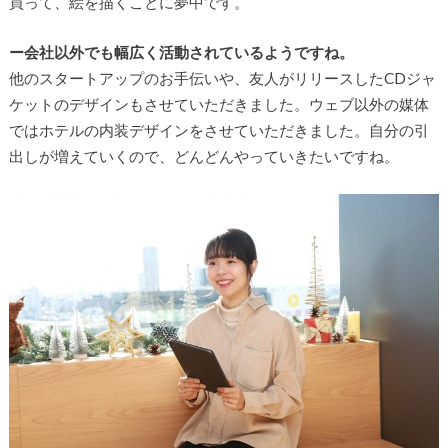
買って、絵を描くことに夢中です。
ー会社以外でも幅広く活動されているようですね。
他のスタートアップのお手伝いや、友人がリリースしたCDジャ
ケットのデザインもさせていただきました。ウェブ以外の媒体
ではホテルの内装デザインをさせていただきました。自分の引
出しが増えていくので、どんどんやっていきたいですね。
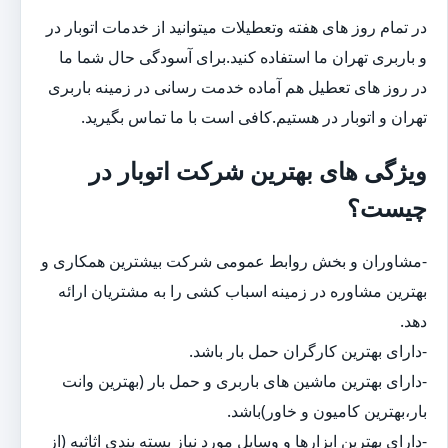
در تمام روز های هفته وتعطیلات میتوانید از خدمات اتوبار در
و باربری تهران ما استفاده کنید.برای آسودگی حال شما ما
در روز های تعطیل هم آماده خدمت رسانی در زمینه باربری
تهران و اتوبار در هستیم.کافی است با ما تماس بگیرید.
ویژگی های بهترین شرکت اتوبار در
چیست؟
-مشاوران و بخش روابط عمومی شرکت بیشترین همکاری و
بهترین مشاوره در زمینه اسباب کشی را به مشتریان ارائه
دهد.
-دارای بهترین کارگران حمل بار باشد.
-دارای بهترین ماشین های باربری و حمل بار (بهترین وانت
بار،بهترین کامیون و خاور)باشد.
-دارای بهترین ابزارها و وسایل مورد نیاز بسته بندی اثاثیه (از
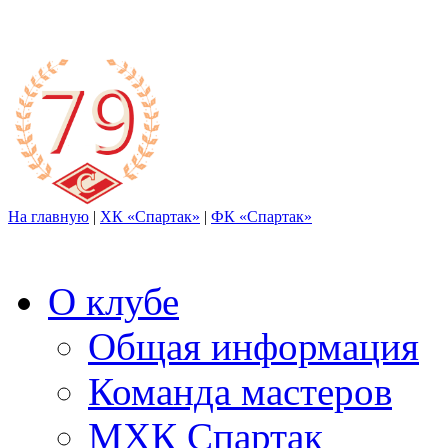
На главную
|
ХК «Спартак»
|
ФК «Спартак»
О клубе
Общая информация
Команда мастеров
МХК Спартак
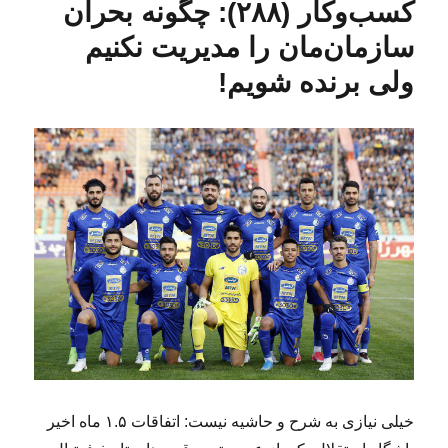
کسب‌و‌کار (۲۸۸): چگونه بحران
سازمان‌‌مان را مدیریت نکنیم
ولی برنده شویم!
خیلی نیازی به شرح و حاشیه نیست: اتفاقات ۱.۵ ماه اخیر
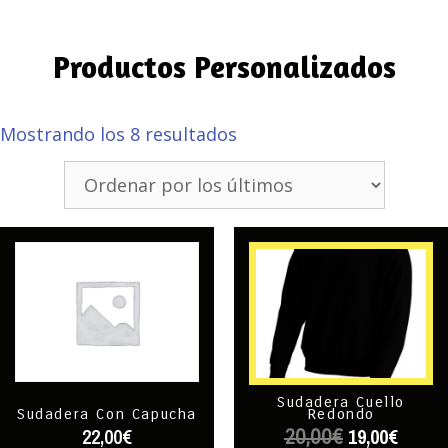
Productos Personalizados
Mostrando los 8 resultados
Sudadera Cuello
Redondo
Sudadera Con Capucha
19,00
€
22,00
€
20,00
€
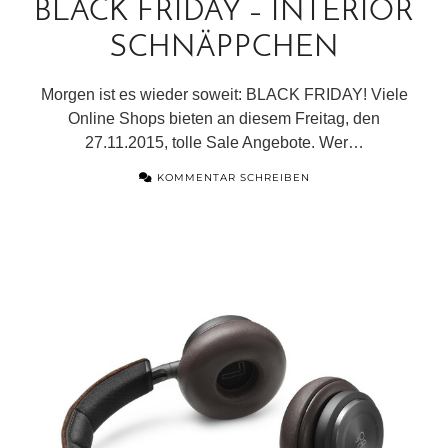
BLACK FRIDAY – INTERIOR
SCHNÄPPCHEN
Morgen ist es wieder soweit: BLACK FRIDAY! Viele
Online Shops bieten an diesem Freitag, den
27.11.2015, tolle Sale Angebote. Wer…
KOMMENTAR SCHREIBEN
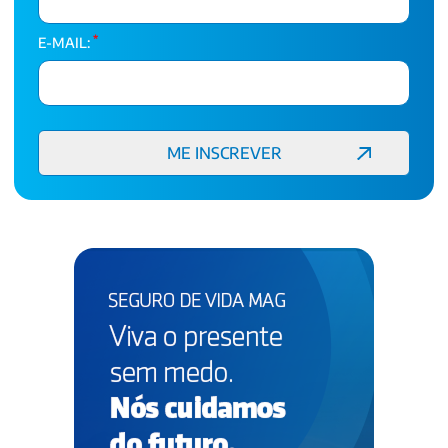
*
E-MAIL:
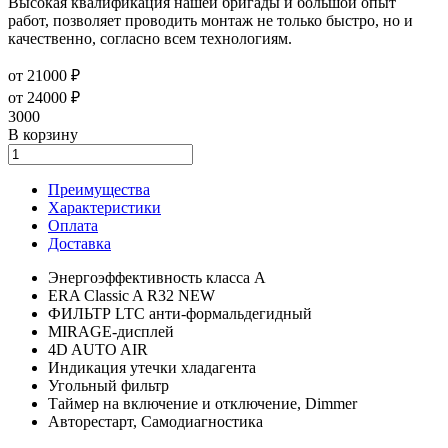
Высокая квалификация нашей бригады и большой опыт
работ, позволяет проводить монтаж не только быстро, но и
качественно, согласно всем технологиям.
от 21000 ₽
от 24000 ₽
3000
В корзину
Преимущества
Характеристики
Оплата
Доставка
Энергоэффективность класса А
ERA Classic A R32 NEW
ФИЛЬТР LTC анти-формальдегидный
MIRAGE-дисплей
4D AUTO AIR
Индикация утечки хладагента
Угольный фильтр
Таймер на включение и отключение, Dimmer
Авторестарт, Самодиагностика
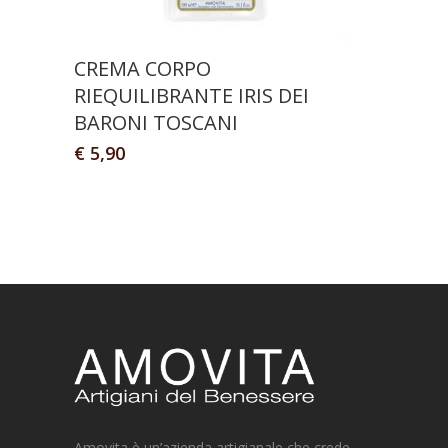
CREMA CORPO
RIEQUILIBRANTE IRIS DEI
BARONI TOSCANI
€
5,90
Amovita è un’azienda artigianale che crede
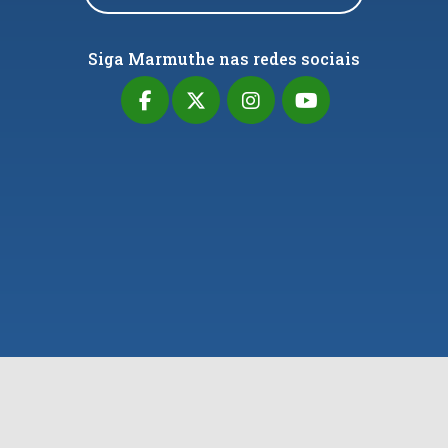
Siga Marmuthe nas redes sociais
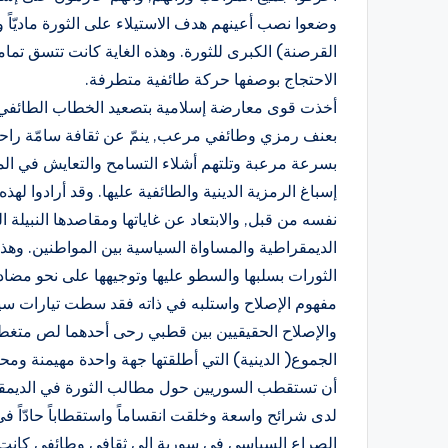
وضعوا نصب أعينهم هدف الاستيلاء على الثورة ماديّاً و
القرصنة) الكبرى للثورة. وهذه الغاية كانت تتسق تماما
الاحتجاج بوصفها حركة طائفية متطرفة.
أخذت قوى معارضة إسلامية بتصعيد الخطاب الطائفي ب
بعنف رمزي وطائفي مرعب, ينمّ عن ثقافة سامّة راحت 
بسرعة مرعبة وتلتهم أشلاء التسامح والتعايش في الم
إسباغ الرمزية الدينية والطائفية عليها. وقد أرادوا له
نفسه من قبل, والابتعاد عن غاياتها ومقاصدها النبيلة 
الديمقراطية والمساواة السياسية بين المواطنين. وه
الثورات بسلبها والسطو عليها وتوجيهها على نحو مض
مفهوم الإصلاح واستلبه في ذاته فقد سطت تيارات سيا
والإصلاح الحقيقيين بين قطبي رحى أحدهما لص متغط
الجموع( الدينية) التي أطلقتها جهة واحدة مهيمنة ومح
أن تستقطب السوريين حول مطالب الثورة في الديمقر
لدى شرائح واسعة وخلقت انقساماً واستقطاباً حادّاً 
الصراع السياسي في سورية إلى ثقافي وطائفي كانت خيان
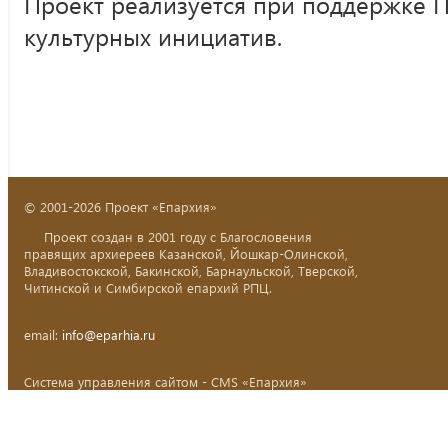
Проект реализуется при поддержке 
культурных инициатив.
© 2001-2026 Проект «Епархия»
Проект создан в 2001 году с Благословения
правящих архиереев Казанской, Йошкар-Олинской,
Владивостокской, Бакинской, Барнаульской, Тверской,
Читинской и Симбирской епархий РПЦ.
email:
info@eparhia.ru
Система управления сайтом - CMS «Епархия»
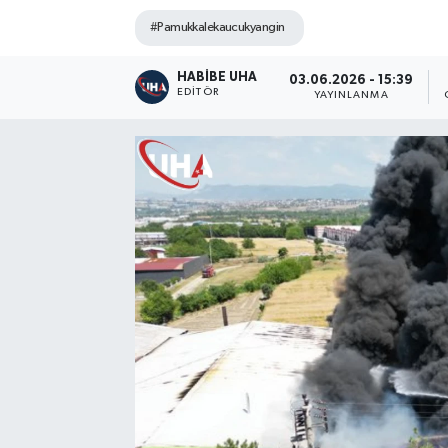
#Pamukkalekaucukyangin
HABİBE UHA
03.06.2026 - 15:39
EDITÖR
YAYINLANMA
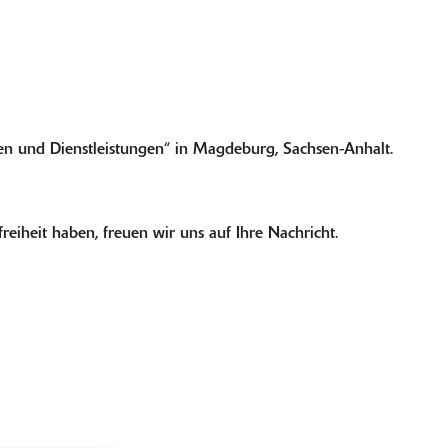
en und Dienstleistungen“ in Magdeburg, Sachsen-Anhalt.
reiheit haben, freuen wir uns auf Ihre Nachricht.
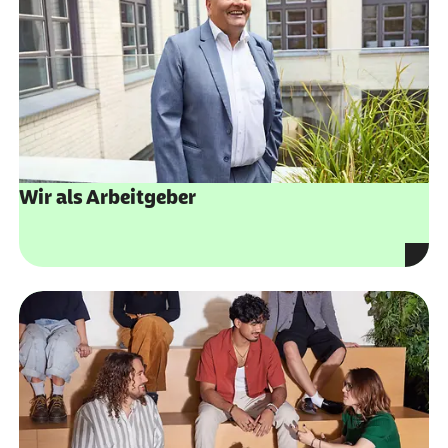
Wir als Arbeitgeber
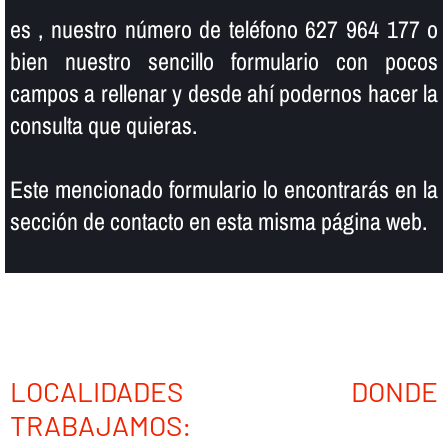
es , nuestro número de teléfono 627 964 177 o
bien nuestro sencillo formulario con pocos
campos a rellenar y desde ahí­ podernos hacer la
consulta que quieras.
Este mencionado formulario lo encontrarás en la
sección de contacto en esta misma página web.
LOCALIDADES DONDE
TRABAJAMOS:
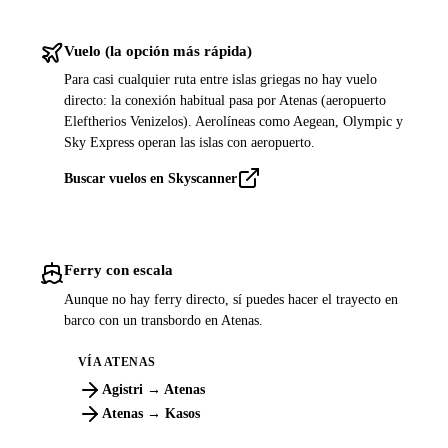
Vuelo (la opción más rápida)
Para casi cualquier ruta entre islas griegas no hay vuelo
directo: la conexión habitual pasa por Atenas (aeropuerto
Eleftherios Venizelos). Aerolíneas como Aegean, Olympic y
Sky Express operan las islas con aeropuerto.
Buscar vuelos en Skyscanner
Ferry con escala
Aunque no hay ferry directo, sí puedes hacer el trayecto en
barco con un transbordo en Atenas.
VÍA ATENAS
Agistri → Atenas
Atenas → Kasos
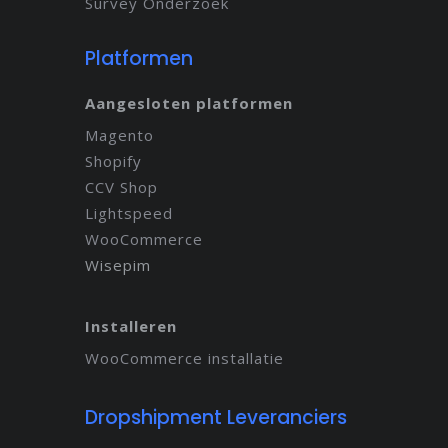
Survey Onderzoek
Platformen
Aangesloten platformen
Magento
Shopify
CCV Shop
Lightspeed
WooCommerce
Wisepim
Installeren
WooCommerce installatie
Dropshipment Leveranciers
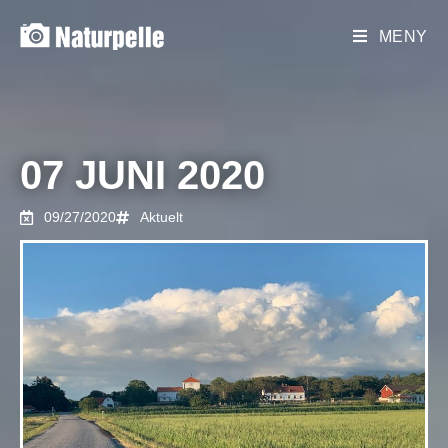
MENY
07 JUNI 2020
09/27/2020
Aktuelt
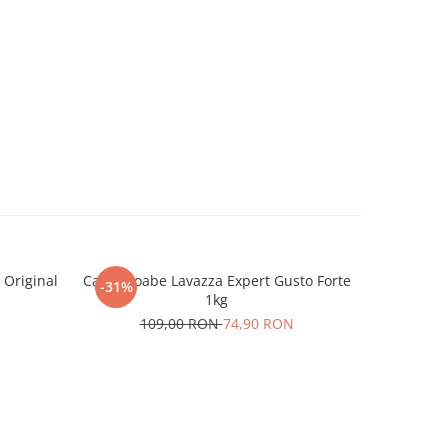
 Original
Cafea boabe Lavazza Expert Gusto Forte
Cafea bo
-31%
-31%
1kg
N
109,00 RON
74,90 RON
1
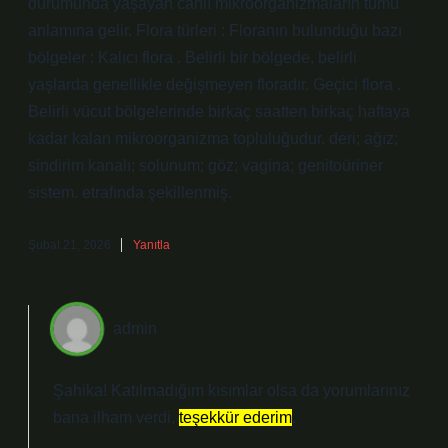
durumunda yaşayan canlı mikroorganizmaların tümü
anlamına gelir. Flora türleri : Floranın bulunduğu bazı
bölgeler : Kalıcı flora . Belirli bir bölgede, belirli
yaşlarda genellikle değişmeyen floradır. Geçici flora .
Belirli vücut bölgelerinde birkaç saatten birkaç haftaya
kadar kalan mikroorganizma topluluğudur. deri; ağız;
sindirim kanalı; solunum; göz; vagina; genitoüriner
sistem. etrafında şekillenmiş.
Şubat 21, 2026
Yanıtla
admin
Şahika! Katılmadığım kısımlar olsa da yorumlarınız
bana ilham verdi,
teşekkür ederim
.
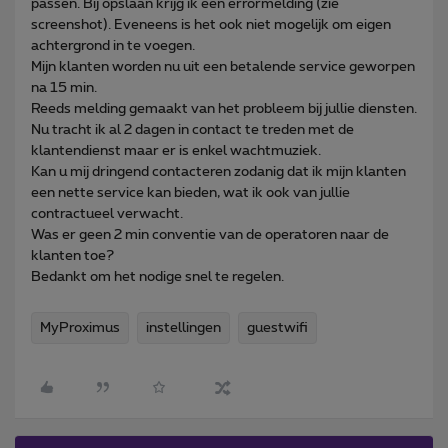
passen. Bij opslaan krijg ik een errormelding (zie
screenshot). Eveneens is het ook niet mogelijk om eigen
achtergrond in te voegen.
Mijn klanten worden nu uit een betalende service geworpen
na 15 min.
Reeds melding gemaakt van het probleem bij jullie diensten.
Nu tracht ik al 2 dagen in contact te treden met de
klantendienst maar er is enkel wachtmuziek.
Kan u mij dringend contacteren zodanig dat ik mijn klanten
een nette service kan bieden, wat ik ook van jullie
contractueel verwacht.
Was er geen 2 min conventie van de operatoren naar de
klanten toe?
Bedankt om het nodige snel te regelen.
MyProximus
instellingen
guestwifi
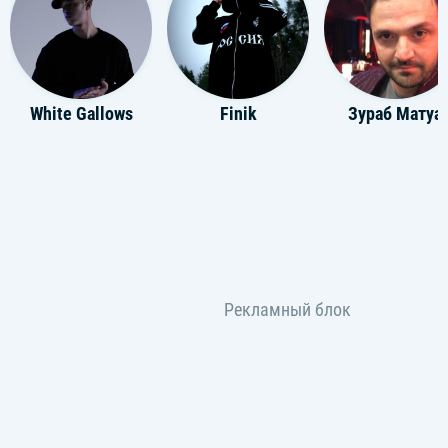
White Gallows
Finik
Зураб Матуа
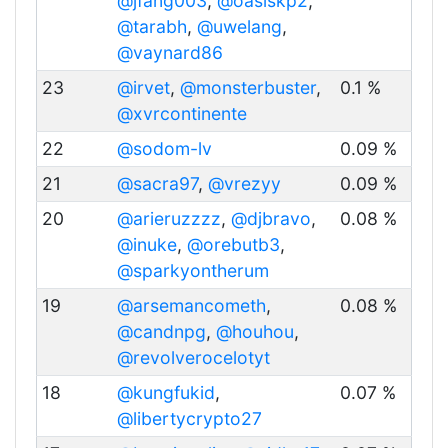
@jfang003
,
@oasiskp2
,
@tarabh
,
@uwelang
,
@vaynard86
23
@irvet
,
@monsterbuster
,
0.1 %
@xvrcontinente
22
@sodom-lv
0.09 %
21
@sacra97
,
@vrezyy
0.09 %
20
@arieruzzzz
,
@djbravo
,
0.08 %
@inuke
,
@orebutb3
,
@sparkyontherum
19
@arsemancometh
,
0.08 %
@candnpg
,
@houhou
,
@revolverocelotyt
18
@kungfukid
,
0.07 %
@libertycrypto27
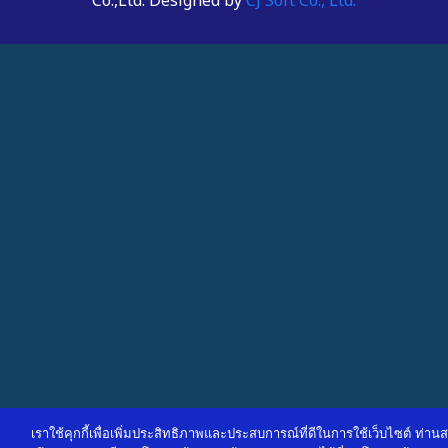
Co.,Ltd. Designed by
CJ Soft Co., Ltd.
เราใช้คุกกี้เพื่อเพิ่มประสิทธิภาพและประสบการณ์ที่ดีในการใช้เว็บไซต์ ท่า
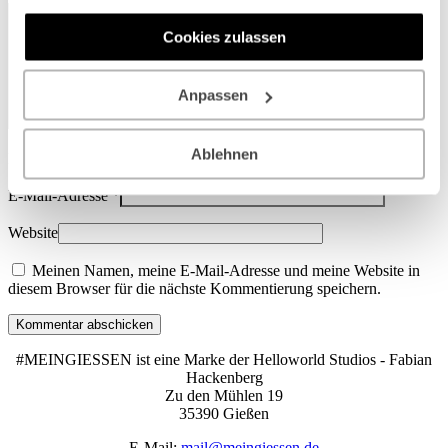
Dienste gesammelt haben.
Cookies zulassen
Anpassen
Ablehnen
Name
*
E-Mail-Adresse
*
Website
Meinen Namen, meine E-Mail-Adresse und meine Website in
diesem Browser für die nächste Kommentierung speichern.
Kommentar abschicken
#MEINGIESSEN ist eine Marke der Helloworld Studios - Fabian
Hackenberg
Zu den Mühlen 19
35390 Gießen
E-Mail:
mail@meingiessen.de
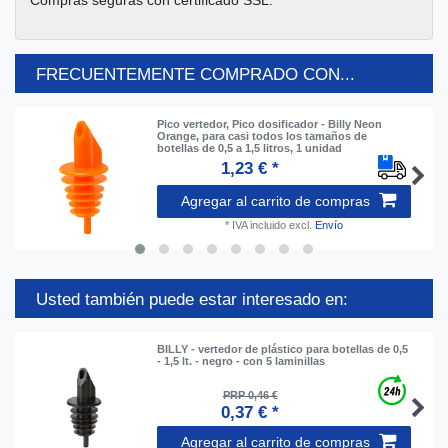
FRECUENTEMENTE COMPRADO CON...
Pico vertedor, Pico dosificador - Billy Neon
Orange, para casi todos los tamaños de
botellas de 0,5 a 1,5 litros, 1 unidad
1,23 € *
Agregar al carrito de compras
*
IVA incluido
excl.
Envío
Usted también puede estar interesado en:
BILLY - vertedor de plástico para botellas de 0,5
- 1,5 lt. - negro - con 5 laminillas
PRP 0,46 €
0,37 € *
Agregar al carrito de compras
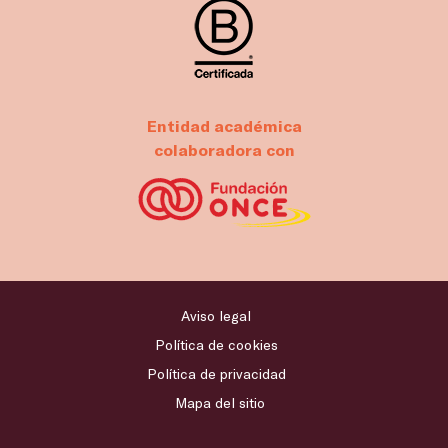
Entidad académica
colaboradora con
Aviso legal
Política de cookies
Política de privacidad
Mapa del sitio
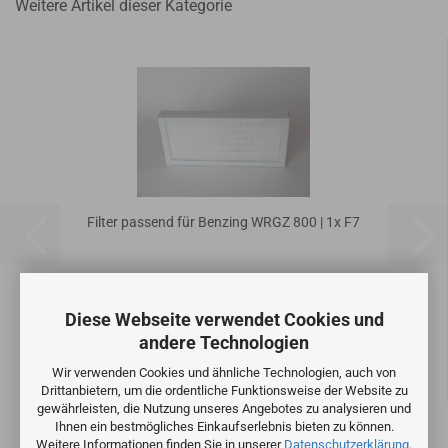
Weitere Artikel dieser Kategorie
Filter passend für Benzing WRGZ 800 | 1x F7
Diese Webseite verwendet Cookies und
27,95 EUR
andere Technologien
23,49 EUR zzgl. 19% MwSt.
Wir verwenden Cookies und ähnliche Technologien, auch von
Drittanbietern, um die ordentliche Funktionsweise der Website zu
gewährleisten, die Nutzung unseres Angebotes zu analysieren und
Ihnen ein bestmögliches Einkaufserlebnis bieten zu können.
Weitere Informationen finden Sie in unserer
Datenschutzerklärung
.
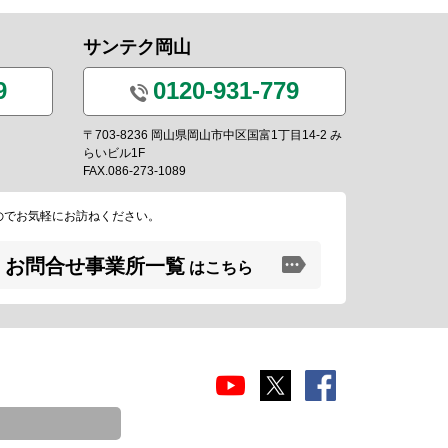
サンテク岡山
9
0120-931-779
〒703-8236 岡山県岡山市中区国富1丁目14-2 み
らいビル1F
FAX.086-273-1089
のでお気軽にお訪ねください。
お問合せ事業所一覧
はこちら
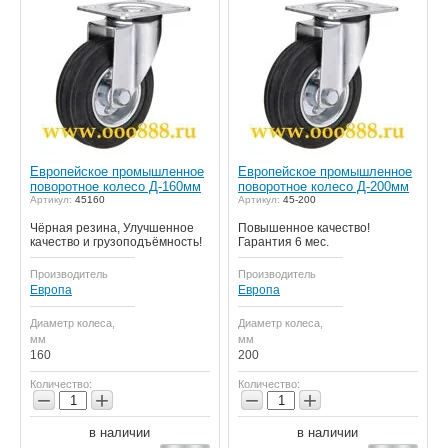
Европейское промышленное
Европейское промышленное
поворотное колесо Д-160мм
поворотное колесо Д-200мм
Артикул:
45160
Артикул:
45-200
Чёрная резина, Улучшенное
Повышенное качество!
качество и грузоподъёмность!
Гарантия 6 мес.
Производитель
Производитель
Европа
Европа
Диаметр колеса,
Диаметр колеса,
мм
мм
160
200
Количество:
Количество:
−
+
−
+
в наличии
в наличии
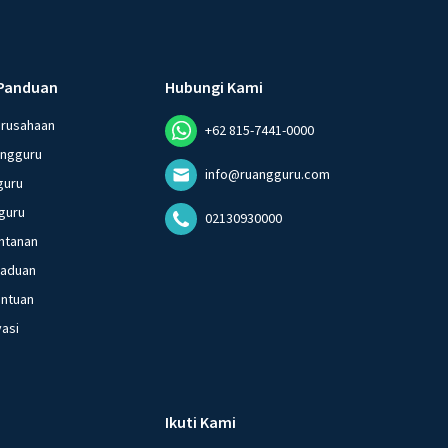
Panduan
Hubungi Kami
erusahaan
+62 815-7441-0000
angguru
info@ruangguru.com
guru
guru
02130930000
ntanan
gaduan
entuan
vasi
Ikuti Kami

==*==

# Work order
Write out the lines of the material above exactly, from its first line through the line that contains "Morgen ist es", so that no picture appears in the copy.

# Your response
買って、絵を描くことに夢中です。
ー会社以外でも幅広く活動されているようですね。
他のスタートアップのお手伝いや、友人がリリースしたCDジャ
ケットのデザインもさせていただきました。ウェブ以外の媒体
ではホテルの内装デザインをさせていただきました。自分の引
出しが増えていくので、どんどんやっていきたいですね。
در تمام روز های هفته وتعطیلات میتوانید از خدمات اتوبار در
و باربری تهران ما استفاده کنید.برای آسودگی حال شما ما
در روز های تعطیل هم آماده خدمت رسانی در زمینه باربری
تهران و اتوبار در هستیم.کافی است با ما تماس بگیرید.
ویژگی های بهترین شرکت اتوبار در
چیست؟
-مشاوران و بخش روابط عمومی شرکت بیشترین همکاری و
بهترین مشاوره در زمینه اسباب کشی را به مشتریان ارائه
دهد.
-دارای بهترین کارگران حمل بار باشد.
-دارای بهترین ماشین های باربری و حمل بار (بهترین وانت
بار،بهترین کامیون و خاور)باشد.
-دارای بهترین ابزارها و وسایل مورد نیاز بسته بندی اثاثیه (از
На главную
|
ХК «Спартак»
|
ФК «Спартак»
О клубе
Общая информация
Команда мастеров
МХК Спартак
کسب‌و‌کار (۲۸۸): چگونه بحران
سازمان‌‌مان را مدیریت نکنیم
ولی برنده شویم!
خیلی نیازی به شرح و حاشیه نیست: اتفاقات ۱.۵ ماه اخیر
Productos Personalizados
Mostrando los 8 resultados
Sudadera Cuello
Redondo
Sudadera Con Capucha
19,00
€
22,00
€
20,00
€
BLACK FRIDAY – INTERIOR
SCHNÄPPCHEN
Morgen ist es wieder soweit: BLACK FRIDAY! Viele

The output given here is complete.